It’s not the breakneck speed of past years, but U.S. online retail sales, including event and movie tickets, will climb at a rate of about 11% this year to $156.1 billion, up from $141.3 billion in 2008, according to “State of Retailing Online 2009: Marketing Report.” This is the latest edition of the annual report from research and advisory firm Forrester Research Inc. and Shop.org, the online retailing arm of the National Retail Federation, a retail industry trade association.
So it’s no wonder that four out of five retailers figure the web channel will be more effective than physical stores in getting through the recession.
In the first of what will be three parts, the 2009 marketing edition of the State of Retailing Online report projects that retail e-commerce sales will account for 6% of total retail sales this year, up from 5% in 2008, when online sales grew 13% from 2007.
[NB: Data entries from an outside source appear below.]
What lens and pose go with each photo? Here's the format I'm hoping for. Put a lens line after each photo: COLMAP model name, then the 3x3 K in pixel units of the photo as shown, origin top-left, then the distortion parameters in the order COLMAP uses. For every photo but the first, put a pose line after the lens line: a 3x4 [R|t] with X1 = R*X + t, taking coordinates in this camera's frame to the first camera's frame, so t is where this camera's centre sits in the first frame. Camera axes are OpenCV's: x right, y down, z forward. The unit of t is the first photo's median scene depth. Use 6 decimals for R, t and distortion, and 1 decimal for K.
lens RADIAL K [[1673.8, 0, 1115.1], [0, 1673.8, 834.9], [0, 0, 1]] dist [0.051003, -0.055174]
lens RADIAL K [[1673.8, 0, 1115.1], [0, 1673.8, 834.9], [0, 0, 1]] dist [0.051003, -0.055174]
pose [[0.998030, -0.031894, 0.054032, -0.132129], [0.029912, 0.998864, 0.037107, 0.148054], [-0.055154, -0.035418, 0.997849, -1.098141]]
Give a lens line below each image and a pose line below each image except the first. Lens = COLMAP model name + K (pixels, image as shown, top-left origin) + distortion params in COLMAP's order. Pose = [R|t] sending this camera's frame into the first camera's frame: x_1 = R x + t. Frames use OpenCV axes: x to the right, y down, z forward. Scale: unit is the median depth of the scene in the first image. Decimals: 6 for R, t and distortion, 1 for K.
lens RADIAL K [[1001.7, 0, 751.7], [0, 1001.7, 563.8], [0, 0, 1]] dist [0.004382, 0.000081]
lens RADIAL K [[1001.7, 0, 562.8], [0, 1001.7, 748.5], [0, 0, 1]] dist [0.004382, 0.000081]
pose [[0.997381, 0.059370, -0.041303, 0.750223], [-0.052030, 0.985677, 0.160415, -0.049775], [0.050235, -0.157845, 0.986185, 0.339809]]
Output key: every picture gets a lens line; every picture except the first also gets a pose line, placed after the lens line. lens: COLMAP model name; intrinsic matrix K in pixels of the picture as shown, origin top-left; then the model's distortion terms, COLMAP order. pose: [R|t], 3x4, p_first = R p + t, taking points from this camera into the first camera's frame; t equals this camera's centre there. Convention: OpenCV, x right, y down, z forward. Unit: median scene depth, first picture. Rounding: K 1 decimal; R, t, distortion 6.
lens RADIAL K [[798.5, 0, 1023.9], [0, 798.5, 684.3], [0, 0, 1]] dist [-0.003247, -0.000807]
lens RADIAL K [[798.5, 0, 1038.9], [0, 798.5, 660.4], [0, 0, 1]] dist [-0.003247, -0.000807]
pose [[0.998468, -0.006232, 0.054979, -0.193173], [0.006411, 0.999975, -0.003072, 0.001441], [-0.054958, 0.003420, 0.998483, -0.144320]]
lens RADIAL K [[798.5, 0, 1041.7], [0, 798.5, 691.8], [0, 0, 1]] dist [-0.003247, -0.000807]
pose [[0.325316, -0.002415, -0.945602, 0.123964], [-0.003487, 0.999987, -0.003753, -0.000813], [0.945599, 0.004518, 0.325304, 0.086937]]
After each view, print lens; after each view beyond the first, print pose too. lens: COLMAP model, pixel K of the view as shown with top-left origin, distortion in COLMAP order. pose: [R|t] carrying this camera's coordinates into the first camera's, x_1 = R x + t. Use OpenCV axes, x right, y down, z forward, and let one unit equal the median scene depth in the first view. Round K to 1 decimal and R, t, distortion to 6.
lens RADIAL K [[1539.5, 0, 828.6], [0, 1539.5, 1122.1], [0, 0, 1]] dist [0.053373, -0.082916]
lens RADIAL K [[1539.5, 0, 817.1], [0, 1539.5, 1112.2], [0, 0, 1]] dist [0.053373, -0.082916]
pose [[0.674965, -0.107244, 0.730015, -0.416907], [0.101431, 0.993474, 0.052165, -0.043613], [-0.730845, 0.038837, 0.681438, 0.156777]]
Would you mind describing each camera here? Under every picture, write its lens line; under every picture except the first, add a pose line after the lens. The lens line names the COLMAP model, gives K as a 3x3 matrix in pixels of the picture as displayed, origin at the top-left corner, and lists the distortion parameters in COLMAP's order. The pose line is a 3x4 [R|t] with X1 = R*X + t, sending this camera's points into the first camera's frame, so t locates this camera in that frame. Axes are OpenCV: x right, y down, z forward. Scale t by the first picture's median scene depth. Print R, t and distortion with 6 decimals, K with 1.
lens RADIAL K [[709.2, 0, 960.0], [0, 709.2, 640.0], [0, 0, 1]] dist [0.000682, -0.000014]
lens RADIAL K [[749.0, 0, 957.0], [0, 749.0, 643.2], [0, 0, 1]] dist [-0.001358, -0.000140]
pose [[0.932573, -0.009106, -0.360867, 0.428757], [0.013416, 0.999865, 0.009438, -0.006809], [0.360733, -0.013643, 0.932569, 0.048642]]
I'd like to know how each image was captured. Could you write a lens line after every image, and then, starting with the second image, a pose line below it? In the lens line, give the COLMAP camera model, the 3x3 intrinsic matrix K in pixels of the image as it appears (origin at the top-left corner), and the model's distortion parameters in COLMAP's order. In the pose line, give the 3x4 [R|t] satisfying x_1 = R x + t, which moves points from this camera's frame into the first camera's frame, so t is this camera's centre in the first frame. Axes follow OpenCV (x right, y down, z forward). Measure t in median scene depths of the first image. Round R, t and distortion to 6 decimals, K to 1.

While Internet sales growth continues to outpace traditional retail sales, however, 54% of online retailers expect overall retail growth to slow during the next 12 months, and 57% acknowledge the economy is hurting their profits, the report says.
Though many retailers expect lower overall sales this year, 80% of the 117 retailers surveyed in the report say the web is better suited than other channels to withstand the recession, and one-third say the downturn has helped them capture greater market share, the study found. Retailers report that their conversion rates continue to hover between 3% and 3.5% as they have for years, the report notes.
Still, retailers are being extra careful this year in controlling costs, the report says.
“Retailers everywhere are trying to get their arms around a pullback in consumer spending, and online retailers are no exception,” says Scott Silverman, executive director of Shop.org. “Online retailers are trying to weather this economic storm by doing more with less, making smart spending decisions, and leveraging effective, affordable tactics like e-mail to grow their businesses.”
30% of the online retailers surveyed, for example, are spending less than originally planned on web retail operations this year. Among retailers cutting costs, 88% will scale back hiring and staffing plans and 56% will spend less on search marketing.
But some retailers also see the downturn as an opportunity to increase market share and are proceeding with new initiatives. 46% have no plans to cut back original budgets, while 24% will spend more on their online business than originally planned. Companies planning to spend more will increase investments in areas such as search (80%), e-mail (65%) and social marketing (60%).
A majority of retailers (88%) listed e-mail as a high priority for the year, largely to retain customers, the study found. 71% plan to send segmented e-mails to customers based on stated preferences and purchase data. In addition, 55% will use e-mails to highlight new product availability and to extend invitations to participate in surveys or gather customer feedback, while 53% will use e-mails to feature online-only promotions.
Other highlights of the report include:
- Search engine marketing is most often mentioned among effective acquisition tactics (83%), followed by organic traffic (51%) and affiliate programs (41%)
- E-mail is the most-mentioned successful tactic overall (cited by 89%), followed by pay-for-performance search placement (80%) and SEO/natural search (53%)
- Retailers with more than $100 million in online sales manage an average of 1.13 million paid search terms, on average pay 51 cents per click, and realize on average $5.29 in revenue per click
- Retailers with between $10 million and $100 million in annual online sales manage on average 210,462 search terms, on average pay 44 cents per click, and realize on average $19.87 in revenue per click
- Retailers with less than $10 million in online sales manage on average 23,466 search terms, on average pay 52 cents per click, and realize on average $11.37 in paid revenue per click.